Photo by ROGAN WARD / POOL / AFP
Photo by ROGAN WARD / POOL / AFP
Never miss a beat when it comes to the latest news in South Africa, be sure to review the day’s major headlines on Tuesday 23 June.
As former President Jacob Zuma faces his long-awaited day in court on charges of fraud and corruption, disgruntled taxi associations vow to continue protest action in Gauteng following unsuccessful engagements with Transport Minister Fikile Mbalula.
Despite a last-ditch effort to postpone the long-awaited corruption trial, former President Zuma will appear before KwaZulu-Natal High Court in Pietermaritzburg as pre-trial proceedings get underway. After a protracted period of legal wrangling, which saw court cases dismissed and postponed over the course of the last decade, Zuma will finally have his day in court.

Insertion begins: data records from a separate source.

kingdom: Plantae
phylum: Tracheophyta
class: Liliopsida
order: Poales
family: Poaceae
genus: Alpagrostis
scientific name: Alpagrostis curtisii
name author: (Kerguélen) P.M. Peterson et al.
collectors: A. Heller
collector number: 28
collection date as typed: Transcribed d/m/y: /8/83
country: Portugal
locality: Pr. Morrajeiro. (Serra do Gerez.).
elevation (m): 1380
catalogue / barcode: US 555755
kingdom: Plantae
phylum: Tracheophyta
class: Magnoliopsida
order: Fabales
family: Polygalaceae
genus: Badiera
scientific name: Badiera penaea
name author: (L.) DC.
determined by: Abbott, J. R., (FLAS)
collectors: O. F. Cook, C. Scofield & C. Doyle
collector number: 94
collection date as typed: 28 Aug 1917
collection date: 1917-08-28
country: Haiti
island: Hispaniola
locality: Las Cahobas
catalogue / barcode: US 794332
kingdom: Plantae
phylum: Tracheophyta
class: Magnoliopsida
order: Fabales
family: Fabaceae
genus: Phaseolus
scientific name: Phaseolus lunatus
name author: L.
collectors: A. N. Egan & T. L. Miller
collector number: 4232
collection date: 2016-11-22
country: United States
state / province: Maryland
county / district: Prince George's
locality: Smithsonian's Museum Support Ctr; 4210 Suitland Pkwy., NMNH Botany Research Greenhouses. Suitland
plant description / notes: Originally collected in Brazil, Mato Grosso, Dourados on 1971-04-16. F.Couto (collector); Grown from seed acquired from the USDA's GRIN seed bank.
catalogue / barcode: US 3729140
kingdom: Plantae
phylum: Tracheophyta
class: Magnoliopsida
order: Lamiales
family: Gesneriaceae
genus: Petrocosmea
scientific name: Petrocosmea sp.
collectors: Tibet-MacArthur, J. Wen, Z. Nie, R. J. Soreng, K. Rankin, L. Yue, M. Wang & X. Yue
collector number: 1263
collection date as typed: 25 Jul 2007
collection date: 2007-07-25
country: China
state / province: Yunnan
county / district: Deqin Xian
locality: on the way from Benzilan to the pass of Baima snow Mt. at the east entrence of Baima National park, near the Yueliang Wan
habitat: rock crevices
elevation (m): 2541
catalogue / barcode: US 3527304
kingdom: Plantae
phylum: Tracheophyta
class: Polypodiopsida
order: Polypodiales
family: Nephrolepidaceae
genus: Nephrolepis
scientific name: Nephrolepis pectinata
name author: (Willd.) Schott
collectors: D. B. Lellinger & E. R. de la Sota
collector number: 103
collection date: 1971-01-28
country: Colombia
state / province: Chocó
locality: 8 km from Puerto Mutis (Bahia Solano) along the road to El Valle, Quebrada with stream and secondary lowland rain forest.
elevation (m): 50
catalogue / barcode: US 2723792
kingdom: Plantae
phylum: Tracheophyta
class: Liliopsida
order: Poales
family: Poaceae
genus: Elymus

Zuma, along with French arms manufacturer Thales, stands accused of corruption, fraud and racketeering in connection with the infamous arms deal. Zuma, who has consistently denied any wrongdoing, has been fighting charges since 2005. It’s further alleged that Zuma — and his cohorts, many of whom have already served jail time for their role in the arms deal — profited from lucrative bribes and procurement irregularities.
Public Works Minister, Patricia de Lille, who originally acted as one of the primary whistleblowers before Parliament, has agreed to testify against the former president.
Statistics South Africa (Stats SA) will today release the Quarterly Labour Force Survey for the first quarter in 2020. While the unemployment figures are set to rise above 29.1%, the data represented concerns pre-lockdown statistics. President Cyril Ramaphosa recently warned that the economic fallout resulting from the prolonged lockdown would certainly see unemployment figures soar.
Projections presented by the National Treasury show that the unemployment rate may rocket to 50% as a result of lockdown’s disastrous economic impact.
On Monday, Stats SA revealed that its head office — which was due to welcome members of the media covering the findings of the Quarterly Labour Force Survey — would be remain closed after a staffer tested positive for the coronavirus.
Disgruntled taxi drivers who took to the streets of Gauteng in protest against government’s ‘insufficient’ financial assistance have vowed to continue striking until minister Mbalula’s reviews the current relief offer. On Monday, thousands of commuters were left stranded due to the taxi strike, with blockades halting traffic in Tshwane and reports of intimidation towards motorists and bus passengers forcing police to intervene.
Police officers and National Defence Force (SANDF) personal dispersed crowds of striking taxi drivers with tear gas and rubber bullets.
Mbalula, who visited the scene in an attempt to ease frustrations, was forced to retreat when striking drivers became overly aggressive and threatening. Protesters, who have rejected government’s offer of a once-off R1.1 billion relief package, say that they will continue to shutdown taxi services in the area.
Mbalula condemned the violence and encouraged law enforcement agencies to uphold order and protect the rights of other road users.
Finance Minister Tito Mboweni is busy putting the finishing touches on an ‘emergency budget’ which is due to be tabled before Parliament on Wednesday. In addition to dealing with the strain of pre-lockdown predicaments — including record levels of unemployment, ratings downgrades, and sluggish economic growth — Mboweni will now need to compete with a host of new coronavirus-related challenges.
With analysts predicting an economic decline of between 6 and 12%, Mboweni is likely to announce radical economic reforms which include decreasing the burgeoning public wage bill and moving towards free market ideals. This, however, is likely to be met with disdain by the ruling African National Congress (ANC).